I keep daily dairies each year. Perhaps I could find a clue in reviewing these dairies of what or when this problem first started to appear.  Discovering that similar stomach pains occurred in November of the previous year starting on Thanksgiving one month after bariatric surgery to lose weight, improve my breathing, and evade diabetes, was a revelation. Because of the increasing abdominal pain, I could eat or drink very little. Even water made me miserable. The episode culminated with admission to the hospital for dehydration, and “a million dollars worth of tests” (my words) including an ultrasound test and an upper endoscopy. These tests and procedures showed absolutely nothing wrong with my body.
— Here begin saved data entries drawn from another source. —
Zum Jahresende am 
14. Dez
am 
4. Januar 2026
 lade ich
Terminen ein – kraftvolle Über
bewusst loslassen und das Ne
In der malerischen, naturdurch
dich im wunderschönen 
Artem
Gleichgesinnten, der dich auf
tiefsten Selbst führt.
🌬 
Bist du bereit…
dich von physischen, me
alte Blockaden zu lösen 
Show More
Rehydrated and released from the hospital, I was enraged at the doctors who couldn’t resolve the problem, but there was nothing to do. After a time, the pain went away, and I could eat again. Five months passed almost pain free.   In early July intermittent stomachaches reoccurred and diarrhea began. I went to my primary doctor and she said I might have an intestinal infection and recommended two over-the-counter medications, which did little.  On July 15 I had the whiplash auto accident and everything got worse. I now had severe neck pain and abdominal pain at the same time.
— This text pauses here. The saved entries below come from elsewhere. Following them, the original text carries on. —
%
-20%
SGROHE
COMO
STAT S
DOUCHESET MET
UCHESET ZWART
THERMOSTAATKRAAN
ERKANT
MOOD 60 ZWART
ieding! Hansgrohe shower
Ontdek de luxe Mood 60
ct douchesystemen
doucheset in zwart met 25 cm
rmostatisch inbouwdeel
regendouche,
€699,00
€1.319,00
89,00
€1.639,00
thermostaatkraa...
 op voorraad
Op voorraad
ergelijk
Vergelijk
My neck wasn’t broken. That was a good thing, but the stomach pain steadily increased to an intolerable level.  First I went to the bariatric surgeon, who did the sleeve operation for weight loss last October.  He said there was nothing wrong with the surgery. I revisited the primary doctor and she referred me to the G.I. doctors and my whole sorry saga began.

The alternative was clear. I needed to advocate for myself or slide down the angry path of exhausted energy to death. I had to stop feeling sorry for myself. I had to get up off my butt and follow the other path of anger, the kind of anger that motivates a person to overcome everything, like the athlete, who pumps him or herself up for the big game. This is my big game of survival.
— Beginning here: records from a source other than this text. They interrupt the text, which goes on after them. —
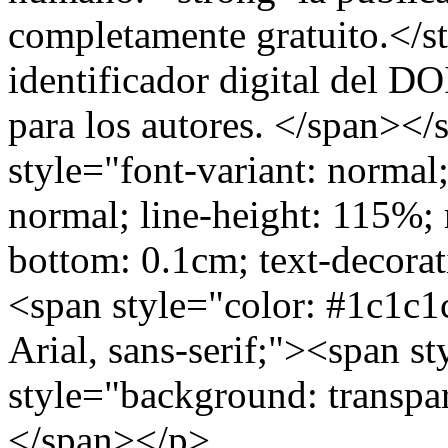
completamente gratuito.</s
identificador digital del DO
para los autores. </span>
style="font-variant: normal;
normal; line-height: 115%;
bottom: 0.1cm; text-decorat
<span style="color: #1c1c1
Arial, sans-serif;"><span s
style="background: transp
</span></p>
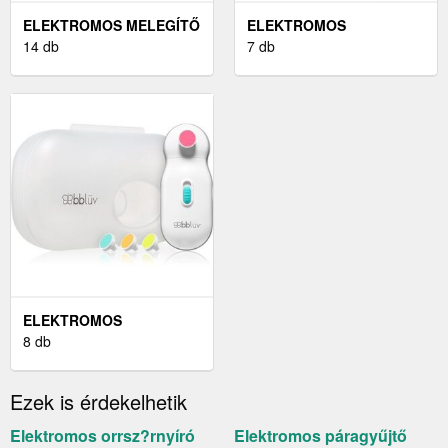
ELEKTROMOS MELEGÍTŐ
ELEKTROMOS
PÁRNA
14 db
HAJSÜTŐVAS
7 db
ELEKTROMOS
RESZELŐK
8 db
Ezek is érdekelhetik
Elektromos orrsz?rnyíró
Elektromos páragyűjtő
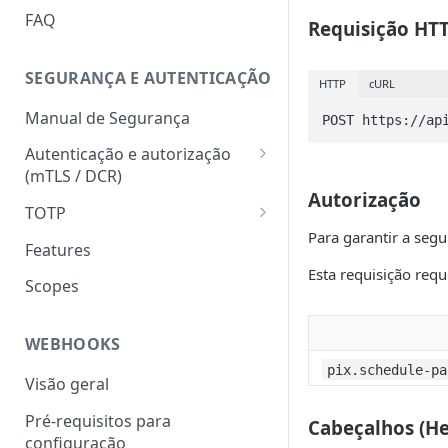
HATEOAS
FAQ
Requisição HT
Chave de idempotência
(Idempotency-key)
SEGURANÇA E AUTENTICAÇÃO
HTTP
cURL
Status codes
Manual de Segurança
POST https://ap
Erros
Autenticação e autorização
(mTLS / DCR)
Autorização
Token para gerar certificado
TOTP
mTLS
Para garantir a seg
Geração do hash e do código
Features
Download do certificado TLS
numérico
Esta requisição req
Scopes
Registro dinâmico de client
Validação do hash e do código
(credencial)
numérico
WEBHOOKS
Geração do token
pix.schedule-pa
(autenticação com mTLS)
Visão geral
Pré-requisitos para
Cabeçalhos (He
configuração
The research began on the Internet looking at what my symptoms indicated. I found IBS (Irritable Bowel Syndrome). My complaints mirrored the symptoms of IBS, which is characterized by terrible stomach pain, gas and alternating diarrhea and constipation, and lastly, depression, that can leave a person so hopeless as to commit suicide. There is no simple anatomical causation of IBS. It is a diagnosis that relies on various indicators defined by the Manning or Rome III criteria. I fit most of their benchmarks.  Making this diagnosis requires a holistic look at the sufferer. One factor in making the diagnosis is the occurrence of stressful life events. I had two stressful life events.  The first was the bariatric surgery and the second the auto accident.  Research has found that there is a brain-to-bowel connection to IBS.   I sensed I was on the right track.

IBS can be controlled by a combination of things. There is no known cure.  There are no miracle drugs. Diet, psyllium fiber, peppermint oil found in peppermint tea, and probiotics, can lessen and even eliminate IBS.  Armed with this knowledge I refused another upper endoscopy and proceeded on my own self-defined path to healing. It is too soon to know if my personal prescription will work, but I am no longer the passive depressed patient. Unless in a crisis with fatal potential, I am finished with narrow exclusionists doctors, who will never wager a guess that strays outside their expertise. Only with a conclusive test will they make a diagnosis. Without anatomical verification, they prescribe nothing. Legal liability issues are probably the reason. I contrast that with the professions of psychiatry and psychology, which make diagnoses on the basis of symptoms. (Being bipolar I have a lot of experience in diagnosis based on symptoms!)

Acting like the Ibis headed Thoth knowledge provider, I am making a plan to heal myself. Making this decision has made me feel better. I refuse to kill myself. The path is not myopic, it follows all things: biological, psychological, dietetic, allergic, looking for the interrelationships. My declaration is to heal myself following the IBBBSS diagnosis that seeks solution by examining the factors indicated by the defining alphabet letters.  Knowledge is the path, Energized anger is the propellant.  I will survive this big game.